_Enbiyalar Serveri_ Mesaj Detayi Antoloji.com

Gönderen: Müdahher
Alan:   Grup:_Enbiyalar Serveri_
Tarih: 12.08.2009 20:43
Konu: Sahii! ! ! Dindarlar Kapitalizmin Neresindeler? ?

Sahii! ! ! Dindarlar Kapitalizmin Neresindeler? ?

'8 Mart Kadınlar Günü, kadına verilmiş bir rüşvettir. Vahşi kapitalizm kadını önce sömürmüş ve metalaştırmış, sonra da sus payı vermiştir'
Dindarların dahi mahkum olduğu kapitalizm! ! !

İman şuurunun resmi”nden tüketim nesnesine: tesettürden türbana

Başörtüsü artık her yerde. Yüreğimizde, zihnimizde olduğu kadar, belki ondan daha fazla sokaklarımızdaki büyük büyük mağazaların vitrinlerinde, reklâm afişlerinde, gazetelerin manşetlerinde, köşelerinde.

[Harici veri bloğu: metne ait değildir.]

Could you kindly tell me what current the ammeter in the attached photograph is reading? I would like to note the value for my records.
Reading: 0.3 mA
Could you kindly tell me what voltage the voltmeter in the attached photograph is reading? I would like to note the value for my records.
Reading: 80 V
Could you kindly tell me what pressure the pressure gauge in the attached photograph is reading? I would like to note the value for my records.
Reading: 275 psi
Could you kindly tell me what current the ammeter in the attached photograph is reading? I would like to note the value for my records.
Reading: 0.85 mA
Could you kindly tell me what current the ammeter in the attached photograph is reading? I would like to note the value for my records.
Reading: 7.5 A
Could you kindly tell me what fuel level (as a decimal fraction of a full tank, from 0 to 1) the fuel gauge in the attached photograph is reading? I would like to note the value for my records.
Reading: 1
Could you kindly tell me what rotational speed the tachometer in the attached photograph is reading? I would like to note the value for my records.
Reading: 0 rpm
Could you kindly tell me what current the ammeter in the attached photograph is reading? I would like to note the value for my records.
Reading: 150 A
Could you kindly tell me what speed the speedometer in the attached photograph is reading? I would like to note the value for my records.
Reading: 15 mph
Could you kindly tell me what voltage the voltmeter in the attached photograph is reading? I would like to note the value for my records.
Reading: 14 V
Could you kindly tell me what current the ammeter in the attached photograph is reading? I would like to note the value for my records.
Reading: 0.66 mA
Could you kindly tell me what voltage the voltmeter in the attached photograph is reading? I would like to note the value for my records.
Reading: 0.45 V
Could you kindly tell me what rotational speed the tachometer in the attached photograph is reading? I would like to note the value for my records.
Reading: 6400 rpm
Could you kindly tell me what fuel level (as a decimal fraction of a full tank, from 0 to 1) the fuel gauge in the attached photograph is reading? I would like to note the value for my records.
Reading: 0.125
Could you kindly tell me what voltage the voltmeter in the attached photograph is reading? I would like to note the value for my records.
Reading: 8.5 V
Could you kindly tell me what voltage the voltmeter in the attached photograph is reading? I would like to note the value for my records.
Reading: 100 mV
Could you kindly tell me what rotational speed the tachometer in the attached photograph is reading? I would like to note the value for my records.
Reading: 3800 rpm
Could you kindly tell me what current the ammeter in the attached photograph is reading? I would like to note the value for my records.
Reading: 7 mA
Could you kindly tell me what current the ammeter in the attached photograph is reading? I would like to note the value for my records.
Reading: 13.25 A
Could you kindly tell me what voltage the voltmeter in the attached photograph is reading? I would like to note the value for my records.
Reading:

İslâmın şiarlarından olan tesettür, bugün her yerde fakat sadece “başörtüsü” hatta “türban”a indirgenerek konuşuluyor, tartışılıyor. Öyle bir kabul gördü ki bu durum, başı örtülü olanlar bile lisan-ı halleriyle bunu yansıtıyor.

Gönlü ve vicdanının sesini dillendiren bir yazarın ifadeleriyle, “Hayadır, edeptir tesettür... Gözün ve gönlün men edilene meyletmemesidir... Akleden kalpten duygulara, duygulardan âzâlara, âzâlardan elbiselere yansıyan iman şuurunun görüntüsüdür, resmidir...” tesettür. Fakat bugün akleden kalbi hatırlatmıyor sokaklarımızdaki, köşelerimizdeki, vitrinlerimizdeki örtüler.

“Niye böyle? ” diye sorgulamak gerektiğinde hayli sebep ileri sürülebilir. Zamana ve mekâna ayak uydurmak, başkalarına hoş görünmek, bakımlı olmak, eşini memnun etmek… Ya da cehalet, Allah’la irtibatın azalması, kapitalist yaşam tarzının hakimiyeti…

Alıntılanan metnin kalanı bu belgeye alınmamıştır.